NewPage sells the majority of products in the United States and Canada. The company uses three primary sales channels – direct sales to customers, sales to brokers who re-sell the products to end users and specialty sales to packaging and label manufacturers. Decl. at *7. Going in to bankruptcy, NewPage’s workforce consists of approximately 6,000 employees, 70% of whom are represented by labor unions. The Debtors have 16 collective bargaining agreements with its unions, most of which are settled and ratified. One collective bargaining agreement remains open and subject to negotiation as of the Debtors’ petition date.
NewPage blames its bankruptcy on several factories, most significantly a decline in the demand for coated paper. Demand for coated paper is dependent upon the demand for advertising and print media products. The recession that began in 2008, and the financial uncertainty that continues through today, have reduced demand for advertising and print catalogs. The continued growth of internet advertising has also negatively affected demand for NewPage’s products. Decl. at *14.
Aside from a drop in demand, NewPage attributes its bankruptcy filing to an increase in costs of raw materials. Wood, fuel and chemicals are key ingredients in paper production. All three of these materials have experienced significant price fluctuations. Wood prices are affected by fluctuations in regional markets and fuel costs. Many of the chemicals NewPage uses to manufacture paper are also petroleum-based and fluctuate with oil prices. Decl. at 15.

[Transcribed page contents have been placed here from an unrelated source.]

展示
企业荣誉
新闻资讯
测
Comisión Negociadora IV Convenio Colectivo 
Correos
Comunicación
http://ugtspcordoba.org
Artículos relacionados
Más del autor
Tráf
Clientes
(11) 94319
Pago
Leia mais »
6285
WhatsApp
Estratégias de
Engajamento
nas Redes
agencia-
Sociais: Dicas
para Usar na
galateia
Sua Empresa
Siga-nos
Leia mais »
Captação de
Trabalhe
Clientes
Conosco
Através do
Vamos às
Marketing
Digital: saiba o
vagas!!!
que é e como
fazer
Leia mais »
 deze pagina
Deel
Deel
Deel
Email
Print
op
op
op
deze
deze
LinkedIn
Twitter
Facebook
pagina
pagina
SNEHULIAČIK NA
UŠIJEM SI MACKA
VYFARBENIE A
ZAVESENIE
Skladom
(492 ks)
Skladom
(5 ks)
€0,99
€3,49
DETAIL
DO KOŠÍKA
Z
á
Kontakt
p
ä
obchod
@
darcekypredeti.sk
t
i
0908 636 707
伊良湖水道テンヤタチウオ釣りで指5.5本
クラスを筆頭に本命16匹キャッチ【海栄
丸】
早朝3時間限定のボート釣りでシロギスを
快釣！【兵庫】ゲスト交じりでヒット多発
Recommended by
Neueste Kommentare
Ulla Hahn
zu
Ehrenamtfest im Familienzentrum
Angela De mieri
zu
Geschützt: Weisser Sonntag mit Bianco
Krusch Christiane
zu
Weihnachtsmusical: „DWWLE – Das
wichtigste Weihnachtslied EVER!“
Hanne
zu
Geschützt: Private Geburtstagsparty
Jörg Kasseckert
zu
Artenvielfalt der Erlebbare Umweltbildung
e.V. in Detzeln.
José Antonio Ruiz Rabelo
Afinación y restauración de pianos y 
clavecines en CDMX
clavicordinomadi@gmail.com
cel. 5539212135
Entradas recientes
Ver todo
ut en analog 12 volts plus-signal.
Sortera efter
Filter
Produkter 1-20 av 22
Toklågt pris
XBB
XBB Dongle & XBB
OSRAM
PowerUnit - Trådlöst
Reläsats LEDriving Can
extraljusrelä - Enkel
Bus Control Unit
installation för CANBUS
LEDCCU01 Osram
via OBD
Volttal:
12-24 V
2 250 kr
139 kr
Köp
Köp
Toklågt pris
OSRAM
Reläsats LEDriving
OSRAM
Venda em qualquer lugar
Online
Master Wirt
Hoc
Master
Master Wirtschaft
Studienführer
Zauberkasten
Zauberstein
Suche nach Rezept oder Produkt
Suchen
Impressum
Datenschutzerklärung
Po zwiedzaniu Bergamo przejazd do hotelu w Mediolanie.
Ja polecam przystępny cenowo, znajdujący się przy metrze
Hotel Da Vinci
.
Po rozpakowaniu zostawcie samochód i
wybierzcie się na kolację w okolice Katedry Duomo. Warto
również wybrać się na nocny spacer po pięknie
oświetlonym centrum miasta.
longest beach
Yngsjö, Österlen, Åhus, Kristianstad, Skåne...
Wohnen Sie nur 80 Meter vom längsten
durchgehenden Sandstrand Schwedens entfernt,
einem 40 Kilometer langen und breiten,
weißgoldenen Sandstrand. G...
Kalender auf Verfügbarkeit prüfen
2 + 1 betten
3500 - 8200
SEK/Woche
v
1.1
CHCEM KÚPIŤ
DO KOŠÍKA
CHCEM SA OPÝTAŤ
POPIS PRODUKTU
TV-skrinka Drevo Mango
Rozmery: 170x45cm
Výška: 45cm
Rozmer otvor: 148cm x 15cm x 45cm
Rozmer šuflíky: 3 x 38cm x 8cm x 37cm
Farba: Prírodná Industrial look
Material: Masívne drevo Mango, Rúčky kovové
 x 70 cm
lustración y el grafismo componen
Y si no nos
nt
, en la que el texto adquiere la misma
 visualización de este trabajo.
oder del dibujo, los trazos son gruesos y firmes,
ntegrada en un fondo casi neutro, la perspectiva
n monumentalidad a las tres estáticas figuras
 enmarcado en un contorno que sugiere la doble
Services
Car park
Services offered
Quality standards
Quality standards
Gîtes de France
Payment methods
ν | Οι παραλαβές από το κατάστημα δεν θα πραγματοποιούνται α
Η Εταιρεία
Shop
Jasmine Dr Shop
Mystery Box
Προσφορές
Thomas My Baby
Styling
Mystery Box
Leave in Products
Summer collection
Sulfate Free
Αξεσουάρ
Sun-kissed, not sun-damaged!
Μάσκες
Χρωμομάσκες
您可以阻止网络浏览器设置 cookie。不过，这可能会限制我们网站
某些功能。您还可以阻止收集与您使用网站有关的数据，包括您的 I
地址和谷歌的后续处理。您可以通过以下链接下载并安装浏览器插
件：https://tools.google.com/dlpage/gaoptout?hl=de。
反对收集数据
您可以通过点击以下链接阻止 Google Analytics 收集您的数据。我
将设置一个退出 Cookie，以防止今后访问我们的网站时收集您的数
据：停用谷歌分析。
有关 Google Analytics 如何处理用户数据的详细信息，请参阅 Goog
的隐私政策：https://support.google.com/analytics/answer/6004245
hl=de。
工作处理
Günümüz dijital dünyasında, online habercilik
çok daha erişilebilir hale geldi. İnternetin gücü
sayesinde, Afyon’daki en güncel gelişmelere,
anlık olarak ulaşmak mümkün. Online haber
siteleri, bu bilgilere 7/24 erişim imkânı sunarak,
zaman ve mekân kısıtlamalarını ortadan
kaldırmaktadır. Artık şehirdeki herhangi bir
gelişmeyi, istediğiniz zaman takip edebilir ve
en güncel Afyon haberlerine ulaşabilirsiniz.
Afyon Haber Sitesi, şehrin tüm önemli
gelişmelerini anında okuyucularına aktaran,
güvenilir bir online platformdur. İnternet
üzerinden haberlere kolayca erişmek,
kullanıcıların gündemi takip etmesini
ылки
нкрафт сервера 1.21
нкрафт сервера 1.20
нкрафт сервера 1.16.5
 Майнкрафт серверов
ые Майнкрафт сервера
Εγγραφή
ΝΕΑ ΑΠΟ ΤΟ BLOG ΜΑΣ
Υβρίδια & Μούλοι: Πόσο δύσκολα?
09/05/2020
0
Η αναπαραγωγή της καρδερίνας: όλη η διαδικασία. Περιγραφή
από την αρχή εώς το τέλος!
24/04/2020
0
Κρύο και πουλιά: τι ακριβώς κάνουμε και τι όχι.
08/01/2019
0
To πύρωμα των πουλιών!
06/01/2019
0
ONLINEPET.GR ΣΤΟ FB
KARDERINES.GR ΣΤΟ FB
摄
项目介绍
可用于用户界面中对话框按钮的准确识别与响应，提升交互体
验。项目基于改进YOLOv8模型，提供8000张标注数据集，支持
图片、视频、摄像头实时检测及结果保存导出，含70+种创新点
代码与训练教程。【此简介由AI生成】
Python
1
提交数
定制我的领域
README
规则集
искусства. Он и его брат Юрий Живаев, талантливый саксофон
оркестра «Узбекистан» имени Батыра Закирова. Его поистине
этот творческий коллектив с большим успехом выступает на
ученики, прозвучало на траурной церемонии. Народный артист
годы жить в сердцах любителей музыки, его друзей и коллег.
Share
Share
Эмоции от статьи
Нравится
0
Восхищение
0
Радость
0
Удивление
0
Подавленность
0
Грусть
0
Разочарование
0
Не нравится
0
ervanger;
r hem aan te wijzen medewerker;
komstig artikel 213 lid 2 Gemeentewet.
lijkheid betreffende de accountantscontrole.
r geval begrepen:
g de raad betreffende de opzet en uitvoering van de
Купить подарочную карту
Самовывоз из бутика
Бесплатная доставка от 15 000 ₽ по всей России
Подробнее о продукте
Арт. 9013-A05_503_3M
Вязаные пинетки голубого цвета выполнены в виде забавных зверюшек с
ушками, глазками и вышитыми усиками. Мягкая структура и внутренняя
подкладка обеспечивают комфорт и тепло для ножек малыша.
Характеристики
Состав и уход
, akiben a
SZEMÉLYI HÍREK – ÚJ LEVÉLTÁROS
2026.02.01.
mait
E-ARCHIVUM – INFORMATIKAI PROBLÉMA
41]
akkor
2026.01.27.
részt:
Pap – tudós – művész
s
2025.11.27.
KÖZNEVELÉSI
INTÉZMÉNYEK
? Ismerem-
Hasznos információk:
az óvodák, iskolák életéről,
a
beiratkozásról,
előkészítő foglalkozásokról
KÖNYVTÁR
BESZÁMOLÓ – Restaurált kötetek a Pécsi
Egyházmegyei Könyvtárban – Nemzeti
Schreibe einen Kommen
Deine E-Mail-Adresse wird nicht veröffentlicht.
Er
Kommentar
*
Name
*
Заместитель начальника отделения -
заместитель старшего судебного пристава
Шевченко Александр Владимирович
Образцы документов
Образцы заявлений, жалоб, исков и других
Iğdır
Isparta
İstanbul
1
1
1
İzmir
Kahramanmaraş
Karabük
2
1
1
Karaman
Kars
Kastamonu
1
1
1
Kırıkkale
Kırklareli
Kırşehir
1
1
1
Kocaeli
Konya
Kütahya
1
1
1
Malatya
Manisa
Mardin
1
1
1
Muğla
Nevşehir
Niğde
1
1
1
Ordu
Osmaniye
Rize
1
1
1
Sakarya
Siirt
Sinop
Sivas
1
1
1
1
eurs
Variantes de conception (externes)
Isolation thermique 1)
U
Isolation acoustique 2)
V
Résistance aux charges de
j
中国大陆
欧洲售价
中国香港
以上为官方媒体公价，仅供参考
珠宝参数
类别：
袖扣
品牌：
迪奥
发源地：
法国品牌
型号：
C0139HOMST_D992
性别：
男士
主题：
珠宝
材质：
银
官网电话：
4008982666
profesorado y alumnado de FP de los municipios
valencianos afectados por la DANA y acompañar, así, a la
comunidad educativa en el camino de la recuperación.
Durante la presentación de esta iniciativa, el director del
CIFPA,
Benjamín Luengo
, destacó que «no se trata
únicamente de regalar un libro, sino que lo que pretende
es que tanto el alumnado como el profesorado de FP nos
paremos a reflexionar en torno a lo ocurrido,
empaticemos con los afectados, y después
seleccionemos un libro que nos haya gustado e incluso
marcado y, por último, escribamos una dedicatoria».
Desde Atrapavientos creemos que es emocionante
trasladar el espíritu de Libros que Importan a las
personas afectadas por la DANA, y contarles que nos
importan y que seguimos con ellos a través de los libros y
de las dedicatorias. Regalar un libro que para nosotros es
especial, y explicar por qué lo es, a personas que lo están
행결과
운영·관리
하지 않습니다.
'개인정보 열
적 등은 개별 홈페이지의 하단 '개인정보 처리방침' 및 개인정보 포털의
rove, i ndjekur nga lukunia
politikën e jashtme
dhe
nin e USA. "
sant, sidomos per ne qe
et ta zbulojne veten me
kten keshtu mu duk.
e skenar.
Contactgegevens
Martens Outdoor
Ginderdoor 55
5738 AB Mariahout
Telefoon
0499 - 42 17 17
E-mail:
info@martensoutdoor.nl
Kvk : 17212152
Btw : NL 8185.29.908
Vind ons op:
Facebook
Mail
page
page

Going in to bankruptcy, NewPage has filled several “first day” motions with the Bankruptcy Court. Through the first days motions, the company seeks court approval to continue using certain bank accounts, pay employee wages and make distributions to creditors the Debtors believe are “critical vendors.” The NewPage bankruptcy proceeding is before the Honorable Kevin Gross. NewPage is represented by the law firm Pachulski Stang Ziehl & Jones LLP.